→ **Action item**
Using the notes on virtualizing memory below, answer these questions:
(a) What three goals do the notes list for virtualizing memory?
(b) What other name do the notes give for stack memory?
(c) What do the notes call best practice when using the result of malloc?

→ **Passage provided**
★ ★ ★ ★ ★ ★ ★

4 - Virtualizing Memory

OSTEP Ch 13: Address Spaces

• Every user address is virtual. Why? Ease of use. Each process gets an address space to put its stuff in. Also isolation and protection :)
• At first, no memory virtualization
• Then multiprogramming; CPU virtualization allowed concurrent processes. How to share memory between processes as well? Allows stuff like interactivity :thinking_face:
• Abstraction is address space: running program’s view of memory in system
• Contains text (code), data, heap, etc.
• Problem this solves: multiple running processes need private address spaces on top of single physical memory
• What are our goals?
• Transparency: running program shouldn’t realize anything’s going on
• Efficiency: as little performance impact as possible. Need hardware support
• Protection: processes should be protected from each other
• This is virtualizing memory: program thinks it’s at an address and has a lot of accessible memory, but in reality it’s sharing

• Tip: isolation: one process can fail without affecting another. Isolation of processes is a better dynamic

• Again, mechanisms are low-level protocols or method for implementing stuff (“how”), policies decide “which” decision to make

OSTEP Ch 14: Interlude: Memory API

• Hope some of these concepts are from CompArch
• Yeah I know most of this
• Stack variables are inside scopes. Stack == automatic memory
• Heap allocations are handled by you, the programmer. malloc

• Don’t need to require #include but it allows compiler to check if you're calling it correctly

• Best practice to cast result of malloc to be concrete about what you’re doing: (double *) malloc(sizeof(double))

★ ★ ★ ★ ★ ★ ★

Saved data entries:
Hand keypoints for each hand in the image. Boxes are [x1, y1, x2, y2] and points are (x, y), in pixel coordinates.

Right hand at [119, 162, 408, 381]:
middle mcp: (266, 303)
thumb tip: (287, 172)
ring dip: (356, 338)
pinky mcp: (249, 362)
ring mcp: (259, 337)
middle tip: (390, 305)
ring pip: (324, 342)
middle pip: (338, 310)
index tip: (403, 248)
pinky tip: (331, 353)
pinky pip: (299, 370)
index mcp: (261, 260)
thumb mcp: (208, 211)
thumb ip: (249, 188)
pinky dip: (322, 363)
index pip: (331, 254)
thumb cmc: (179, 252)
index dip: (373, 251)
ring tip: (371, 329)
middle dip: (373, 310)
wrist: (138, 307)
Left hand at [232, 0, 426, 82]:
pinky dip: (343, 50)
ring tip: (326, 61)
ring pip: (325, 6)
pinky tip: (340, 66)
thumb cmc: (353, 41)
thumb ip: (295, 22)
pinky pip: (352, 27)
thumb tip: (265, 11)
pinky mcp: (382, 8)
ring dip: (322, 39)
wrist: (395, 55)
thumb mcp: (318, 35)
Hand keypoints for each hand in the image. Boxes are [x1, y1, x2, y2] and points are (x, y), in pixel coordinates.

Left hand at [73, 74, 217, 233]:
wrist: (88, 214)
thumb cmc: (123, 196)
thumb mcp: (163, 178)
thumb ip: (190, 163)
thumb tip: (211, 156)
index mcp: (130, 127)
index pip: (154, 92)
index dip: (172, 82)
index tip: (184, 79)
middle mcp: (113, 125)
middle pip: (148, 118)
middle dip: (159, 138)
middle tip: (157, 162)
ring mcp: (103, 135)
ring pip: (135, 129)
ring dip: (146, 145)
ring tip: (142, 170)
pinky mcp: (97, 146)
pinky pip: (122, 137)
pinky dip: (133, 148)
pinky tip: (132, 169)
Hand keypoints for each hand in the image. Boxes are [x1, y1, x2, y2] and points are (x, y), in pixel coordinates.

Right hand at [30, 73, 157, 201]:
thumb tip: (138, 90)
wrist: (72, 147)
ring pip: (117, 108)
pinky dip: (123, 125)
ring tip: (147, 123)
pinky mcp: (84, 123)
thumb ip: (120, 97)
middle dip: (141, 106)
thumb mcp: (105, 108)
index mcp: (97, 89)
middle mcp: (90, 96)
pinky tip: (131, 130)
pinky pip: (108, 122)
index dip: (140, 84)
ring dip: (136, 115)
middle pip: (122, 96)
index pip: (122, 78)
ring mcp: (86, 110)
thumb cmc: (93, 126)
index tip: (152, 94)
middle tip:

★ ★ ★ ★ ★ ★ ★

→ **Solution for this task**
(a) Transparency, efficiency, and protection.
(b) Automatic memory.
(c) Casting the result of malloc to be concrete about what you're doing, as in (double *) malloc(sizeof(double)).